Le Maroc veut que 70 % de ses capacités électriques viennent des énergies renouvelables d'ici 2040. Selon un rapport d'un bureau d'études chinois, la centrale solaire Noor Ouarzazate est présentée comme un modèle régional.
Le rapport, publié par le département des études sectorielles Moyen-Orient de Yingtian Global, place le Maroc parmi les pays nord-africains qui avancent dans la transition énergétique, d'après Barlamane. Le document mentionne que le royaume s'est rapproché de l'Alliance pour la sortie du charbon (PPCA), interprété comme un signal d'une orientation vers des sources moins carbonées.
L'étude reprend des projections de l'Agence internationale de l'énergie (AIE) sur la période 2023-2028. Elle estime que la région Moyen-Orient–Afrique du Nord va ajouter 62 GW de capacités renouvelables, dont plus de 85 % viendraient de panneaux solaires photovoltaïques. Le rapport classe six pays qui devraient représenter plus de 90 % de cette progression, sans préciser la part exacte de chacun.

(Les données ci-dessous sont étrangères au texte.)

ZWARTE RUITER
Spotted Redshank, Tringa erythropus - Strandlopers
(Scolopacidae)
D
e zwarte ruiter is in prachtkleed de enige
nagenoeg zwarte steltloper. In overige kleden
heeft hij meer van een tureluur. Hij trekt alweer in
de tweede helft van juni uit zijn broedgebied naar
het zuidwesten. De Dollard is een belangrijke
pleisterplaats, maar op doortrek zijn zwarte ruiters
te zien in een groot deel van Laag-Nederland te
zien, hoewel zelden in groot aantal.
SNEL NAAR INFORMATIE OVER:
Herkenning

Concernant le Maroc, le rapport fixe un objectif de 70 % de capacités renouvelables en 2040, sans donner de date précise pour la réduction du charbon, qui domine encore la production électrique du pays. Il compare cet objectif à ceux de l'Algérie (37 % des capacités en 2030) et de la Jordanie (31 % de la production en 2030).
Le complexe Noor Ouarzazate y est décrit comme « le plus grand projet solaire thermodynamique du monde » par le rapport, avec une capacité annoncée de 580 MW. Mais le même document indique aussi 510 MW dans un autre passage — une divergence qui empêche de retenir un chiffre unique. L'étude affirme que Noor peut alimenter plus d'un million de foyers, que sa troisième phase a été raccordée en 2018, et qu'elle a porté la part des renouvelables au Maroc à 35 %. Elle mentionne aussi que la société chinoise SEPCOIII a participé à la construction du site.